Work instructions
Return the lines verbatim, beginning with the line that contains "robusto, estable y fácil de instalar y" and continuing through the final line of the records.

··········

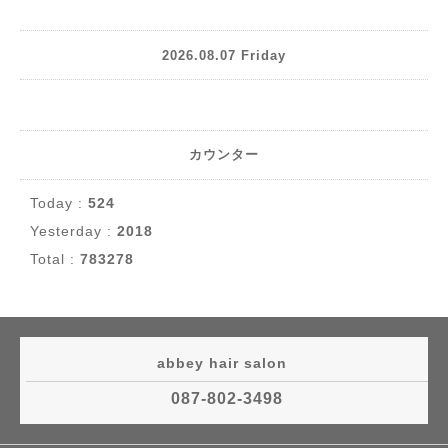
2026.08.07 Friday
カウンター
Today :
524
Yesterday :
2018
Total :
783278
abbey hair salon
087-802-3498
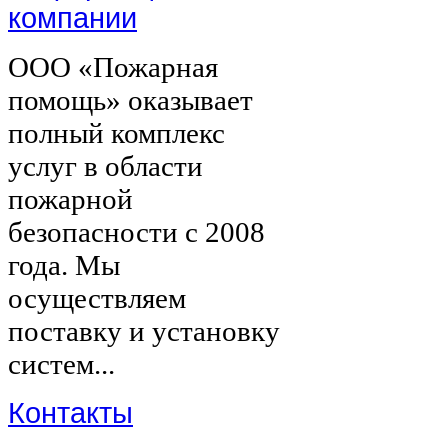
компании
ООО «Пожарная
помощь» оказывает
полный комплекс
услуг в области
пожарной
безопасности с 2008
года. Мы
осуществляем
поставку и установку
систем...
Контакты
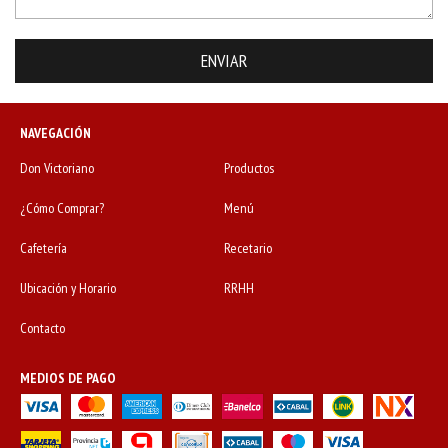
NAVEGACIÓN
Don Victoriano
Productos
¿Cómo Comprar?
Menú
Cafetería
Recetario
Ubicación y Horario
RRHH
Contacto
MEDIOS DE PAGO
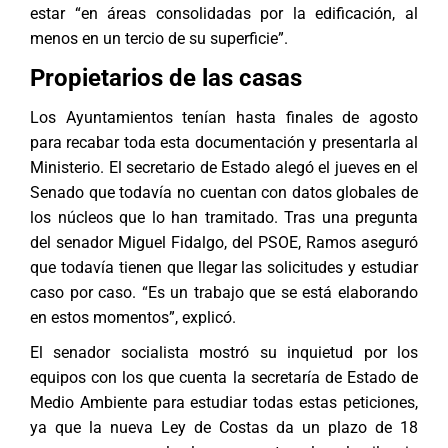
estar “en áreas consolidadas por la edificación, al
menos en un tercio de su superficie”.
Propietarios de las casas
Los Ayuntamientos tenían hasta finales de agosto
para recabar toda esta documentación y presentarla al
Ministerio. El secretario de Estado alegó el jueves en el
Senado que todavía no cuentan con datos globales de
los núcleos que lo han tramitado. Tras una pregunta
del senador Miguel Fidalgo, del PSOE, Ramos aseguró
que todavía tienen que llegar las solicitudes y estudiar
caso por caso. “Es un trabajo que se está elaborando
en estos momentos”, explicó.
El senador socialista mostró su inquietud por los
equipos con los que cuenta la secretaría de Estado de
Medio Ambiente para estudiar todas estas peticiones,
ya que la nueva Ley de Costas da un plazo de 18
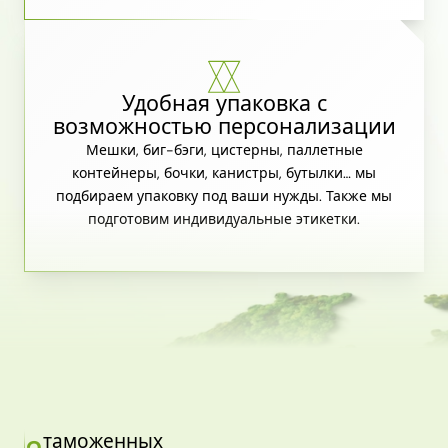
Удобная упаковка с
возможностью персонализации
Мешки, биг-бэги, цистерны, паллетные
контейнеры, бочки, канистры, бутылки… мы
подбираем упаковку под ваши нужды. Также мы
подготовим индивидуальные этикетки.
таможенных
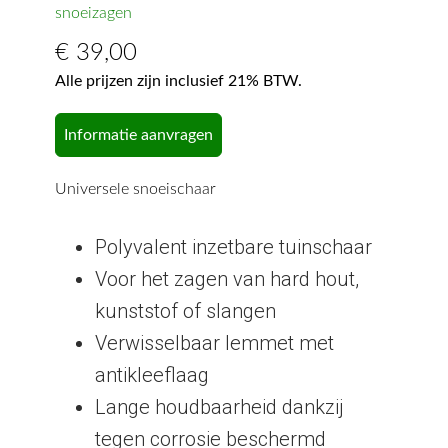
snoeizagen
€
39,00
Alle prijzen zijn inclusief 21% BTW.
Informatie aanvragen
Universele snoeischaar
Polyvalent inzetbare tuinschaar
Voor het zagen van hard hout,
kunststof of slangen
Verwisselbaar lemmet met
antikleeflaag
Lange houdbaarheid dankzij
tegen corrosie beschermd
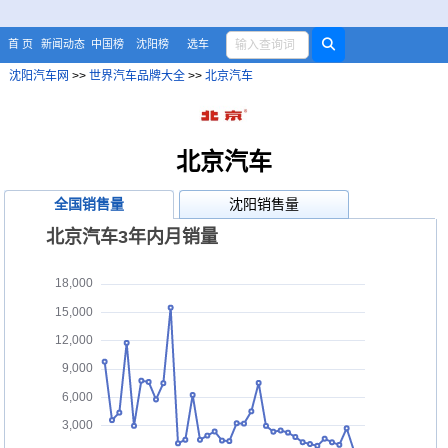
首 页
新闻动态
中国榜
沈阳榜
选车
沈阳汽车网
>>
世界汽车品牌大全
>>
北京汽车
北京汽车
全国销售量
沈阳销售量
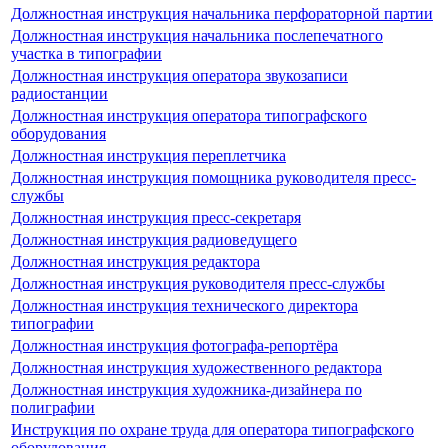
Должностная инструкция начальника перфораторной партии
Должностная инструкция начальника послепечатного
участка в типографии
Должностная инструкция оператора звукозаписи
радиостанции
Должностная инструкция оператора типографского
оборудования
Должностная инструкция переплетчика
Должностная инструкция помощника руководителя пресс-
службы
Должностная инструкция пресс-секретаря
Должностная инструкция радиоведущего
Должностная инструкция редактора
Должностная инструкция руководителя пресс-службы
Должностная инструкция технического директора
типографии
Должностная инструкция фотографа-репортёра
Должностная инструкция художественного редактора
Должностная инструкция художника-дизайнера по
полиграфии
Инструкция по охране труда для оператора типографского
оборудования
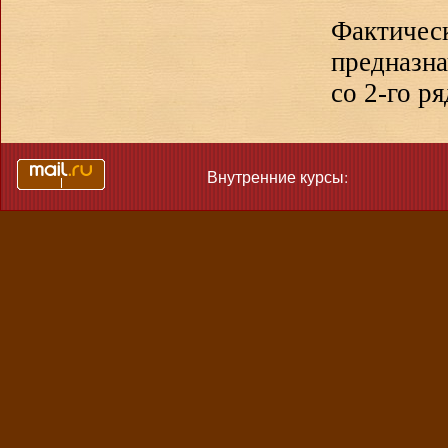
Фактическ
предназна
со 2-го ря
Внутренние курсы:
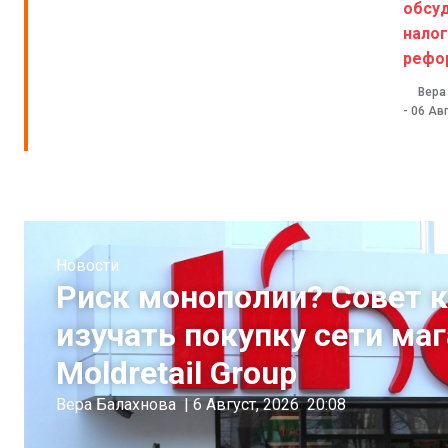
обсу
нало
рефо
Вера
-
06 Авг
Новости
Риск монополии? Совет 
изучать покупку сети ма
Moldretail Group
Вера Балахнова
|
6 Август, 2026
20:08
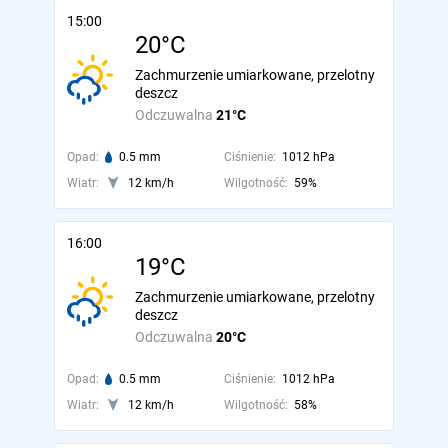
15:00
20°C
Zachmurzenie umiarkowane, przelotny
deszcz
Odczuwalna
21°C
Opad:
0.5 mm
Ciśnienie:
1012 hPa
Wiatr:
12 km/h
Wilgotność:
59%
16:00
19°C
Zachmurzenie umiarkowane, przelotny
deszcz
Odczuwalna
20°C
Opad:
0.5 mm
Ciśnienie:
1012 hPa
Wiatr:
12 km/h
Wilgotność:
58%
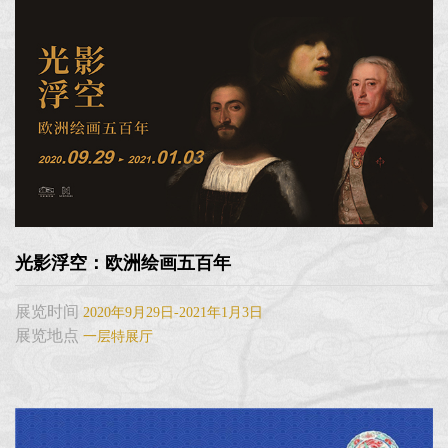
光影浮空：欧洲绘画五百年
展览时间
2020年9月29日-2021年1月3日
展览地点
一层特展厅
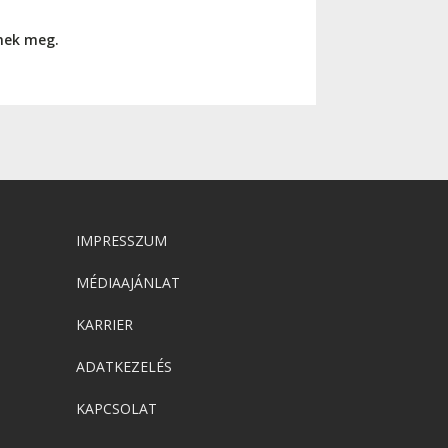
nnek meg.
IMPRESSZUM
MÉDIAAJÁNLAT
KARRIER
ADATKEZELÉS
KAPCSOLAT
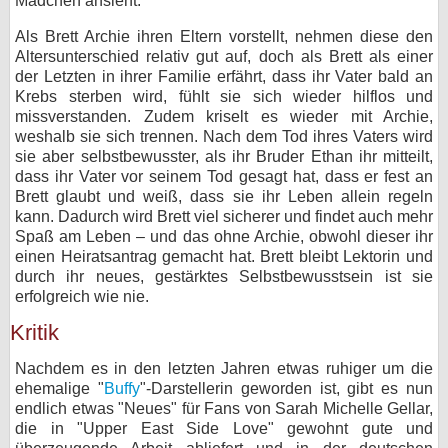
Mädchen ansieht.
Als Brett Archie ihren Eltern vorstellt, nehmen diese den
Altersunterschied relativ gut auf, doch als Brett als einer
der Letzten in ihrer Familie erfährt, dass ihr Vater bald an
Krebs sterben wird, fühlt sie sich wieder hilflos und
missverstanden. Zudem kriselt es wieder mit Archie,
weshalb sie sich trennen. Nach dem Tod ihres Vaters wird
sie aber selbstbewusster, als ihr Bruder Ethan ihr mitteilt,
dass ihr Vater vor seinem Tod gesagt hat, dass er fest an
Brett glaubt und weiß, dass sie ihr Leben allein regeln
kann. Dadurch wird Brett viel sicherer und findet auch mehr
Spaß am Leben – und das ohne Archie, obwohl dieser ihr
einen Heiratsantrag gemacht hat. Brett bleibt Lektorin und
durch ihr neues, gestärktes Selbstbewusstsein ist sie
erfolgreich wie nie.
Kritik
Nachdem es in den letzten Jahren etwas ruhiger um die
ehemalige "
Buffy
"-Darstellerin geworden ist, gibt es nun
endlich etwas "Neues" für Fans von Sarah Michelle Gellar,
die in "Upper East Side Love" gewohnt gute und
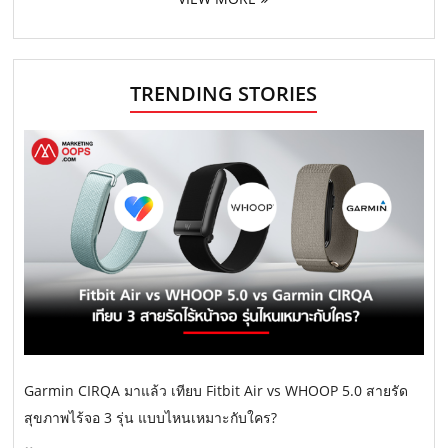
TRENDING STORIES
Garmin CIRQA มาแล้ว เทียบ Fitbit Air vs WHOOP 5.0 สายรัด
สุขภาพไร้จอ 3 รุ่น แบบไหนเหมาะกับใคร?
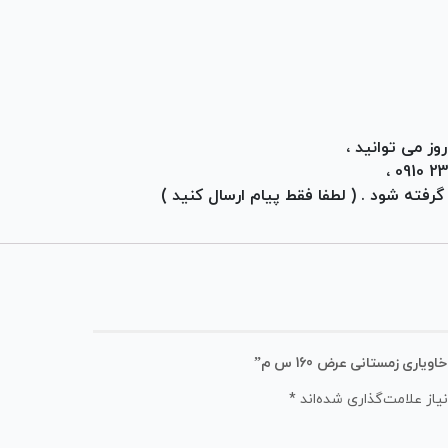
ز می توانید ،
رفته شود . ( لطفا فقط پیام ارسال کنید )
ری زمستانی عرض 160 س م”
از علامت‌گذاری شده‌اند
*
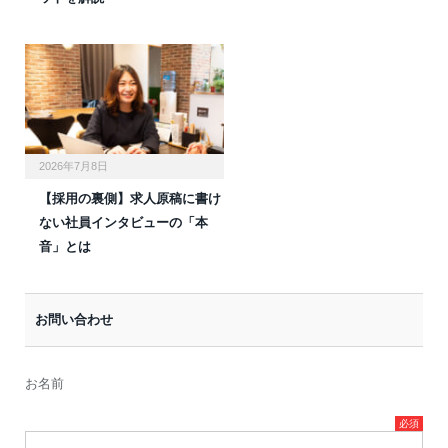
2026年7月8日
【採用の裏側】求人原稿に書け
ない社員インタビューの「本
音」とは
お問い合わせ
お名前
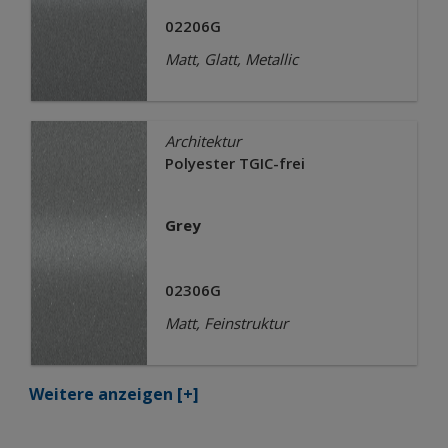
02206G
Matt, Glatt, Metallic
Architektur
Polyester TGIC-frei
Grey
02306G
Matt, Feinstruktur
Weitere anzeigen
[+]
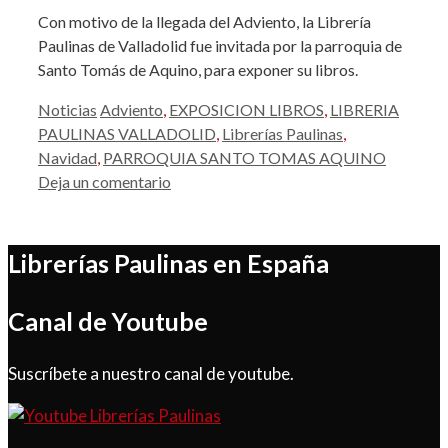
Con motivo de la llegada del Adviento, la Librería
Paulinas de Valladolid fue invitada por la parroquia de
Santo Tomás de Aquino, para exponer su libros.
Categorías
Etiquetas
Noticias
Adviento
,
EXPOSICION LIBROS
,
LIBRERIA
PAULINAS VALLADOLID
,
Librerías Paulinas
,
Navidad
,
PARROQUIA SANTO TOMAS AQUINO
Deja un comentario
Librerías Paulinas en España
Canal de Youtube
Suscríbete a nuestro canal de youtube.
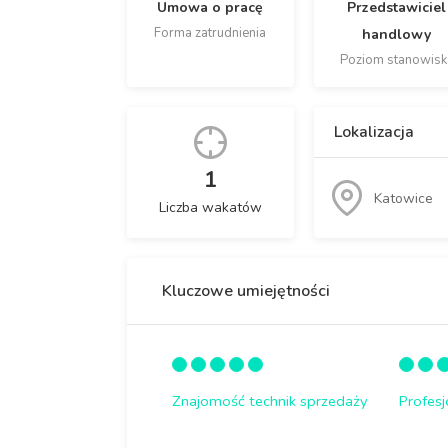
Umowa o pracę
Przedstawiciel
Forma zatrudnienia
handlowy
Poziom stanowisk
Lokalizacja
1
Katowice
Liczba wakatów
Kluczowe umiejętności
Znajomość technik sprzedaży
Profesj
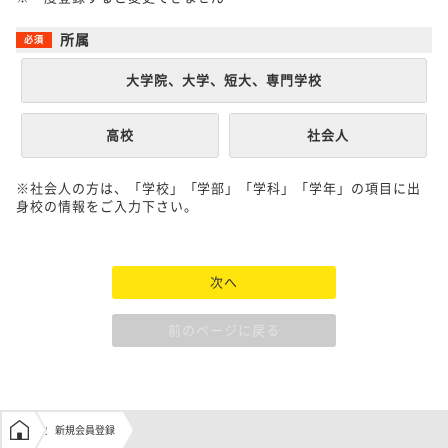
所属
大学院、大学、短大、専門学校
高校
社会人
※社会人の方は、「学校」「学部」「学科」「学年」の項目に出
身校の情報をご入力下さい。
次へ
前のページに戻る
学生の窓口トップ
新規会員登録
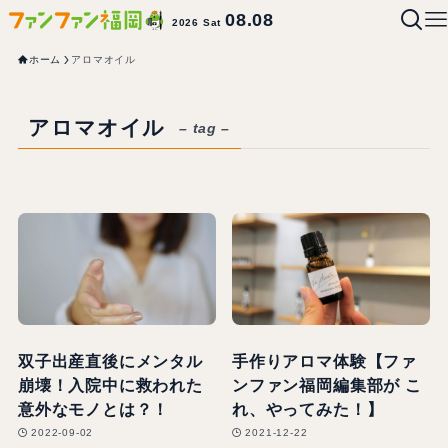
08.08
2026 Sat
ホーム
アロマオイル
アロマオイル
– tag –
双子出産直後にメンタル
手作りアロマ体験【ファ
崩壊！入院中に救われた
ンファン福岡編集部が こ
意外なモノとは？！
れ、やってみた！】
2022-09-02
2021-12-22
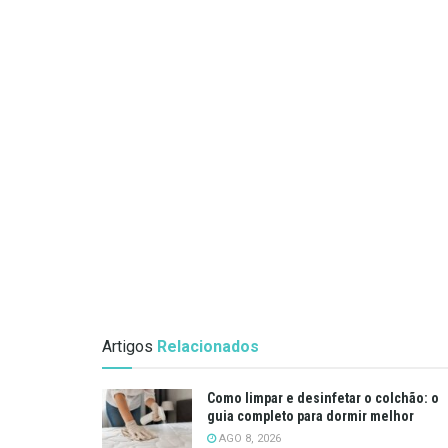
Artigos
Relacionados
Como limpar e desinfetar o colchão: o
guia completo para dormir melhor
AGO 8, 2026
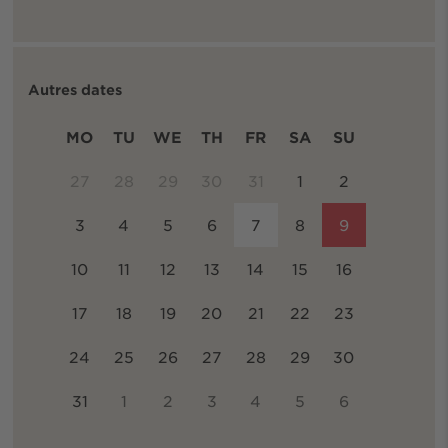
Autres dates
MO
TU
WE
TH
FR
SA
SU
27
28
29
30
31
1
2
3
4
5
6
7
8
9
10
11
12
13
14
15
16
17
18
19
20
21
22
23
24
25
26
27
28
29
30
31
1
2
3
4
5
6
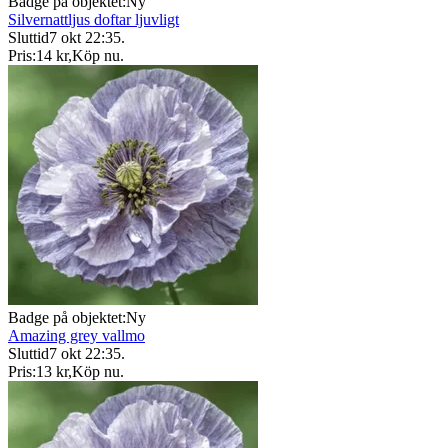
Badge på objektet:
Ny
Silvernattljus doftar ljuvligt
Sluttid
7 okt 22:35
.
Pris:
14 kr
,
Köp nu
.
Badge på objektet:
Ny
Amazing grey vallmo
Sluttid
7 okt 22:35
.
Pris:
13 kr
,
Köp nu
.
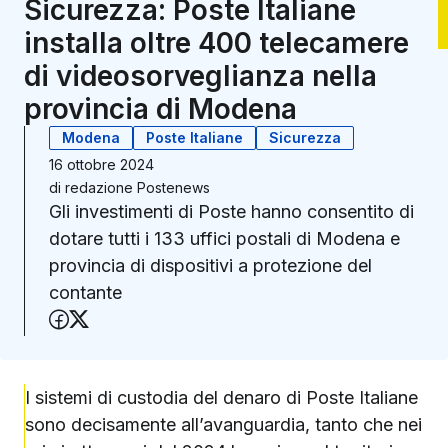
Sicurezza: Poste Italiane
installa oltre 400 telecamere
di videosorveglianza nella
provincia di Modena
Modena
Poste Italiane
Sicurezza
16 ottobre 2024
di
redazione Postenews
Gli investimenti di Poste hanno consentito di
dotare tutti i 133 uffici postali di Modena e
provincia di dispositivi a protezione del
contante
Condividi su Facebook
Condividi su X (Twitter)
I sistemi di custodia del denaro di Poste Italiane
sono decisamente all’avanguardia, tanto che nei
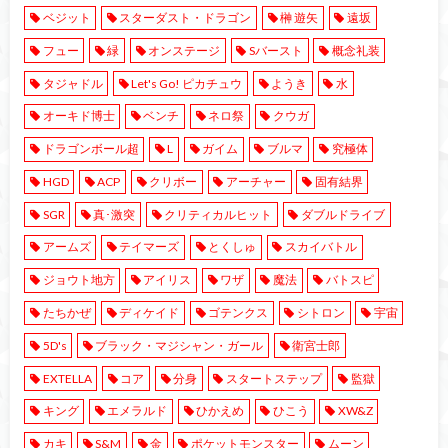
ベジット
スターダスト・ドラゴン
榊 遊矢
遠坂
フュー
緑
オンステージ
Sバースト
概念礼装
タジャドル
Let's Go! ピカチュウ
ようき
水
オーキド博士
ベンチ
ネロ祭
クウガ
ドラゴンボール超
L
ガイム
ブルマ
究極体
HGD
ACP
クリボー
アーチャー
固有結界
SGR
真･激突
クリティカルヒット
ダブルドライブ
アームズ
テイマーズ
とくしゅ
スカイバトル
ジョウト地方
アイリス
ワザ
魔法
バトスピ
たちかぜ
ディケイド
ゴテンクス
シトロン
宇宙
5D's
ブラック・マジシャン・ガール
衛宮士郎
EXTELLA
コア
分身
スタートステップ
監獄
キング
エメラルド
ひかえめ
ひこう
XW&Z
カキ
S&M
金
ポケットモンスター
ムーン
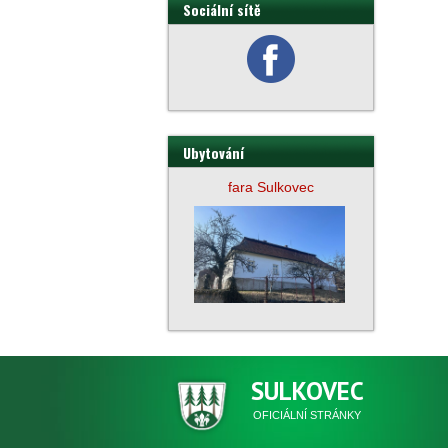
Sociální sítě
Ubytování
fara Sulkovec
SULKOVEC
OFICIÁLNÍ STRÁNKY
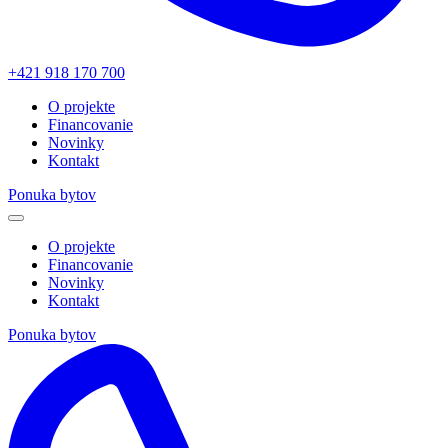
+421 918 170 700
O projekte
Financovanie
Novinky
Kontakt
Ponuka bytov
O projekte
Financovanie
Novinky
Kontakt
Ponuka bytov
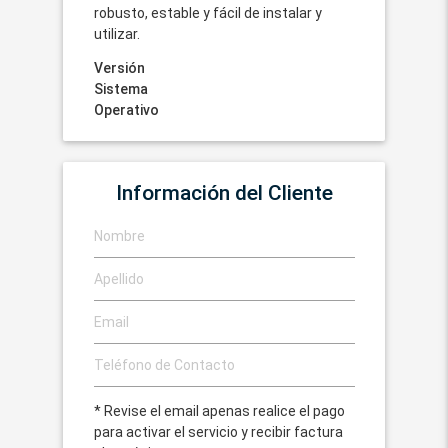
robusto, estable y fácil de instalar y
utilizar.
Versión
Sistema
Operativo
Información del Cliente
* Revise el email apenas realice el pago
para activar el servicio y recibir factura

··········

Response to this exercise
robusto, estable y fácil de instalar y
utilizar.
Versión
Sistema
Operativo
Información del Cliente
* Revise el email apenas realice el pago
para activar el servicio y recibir factura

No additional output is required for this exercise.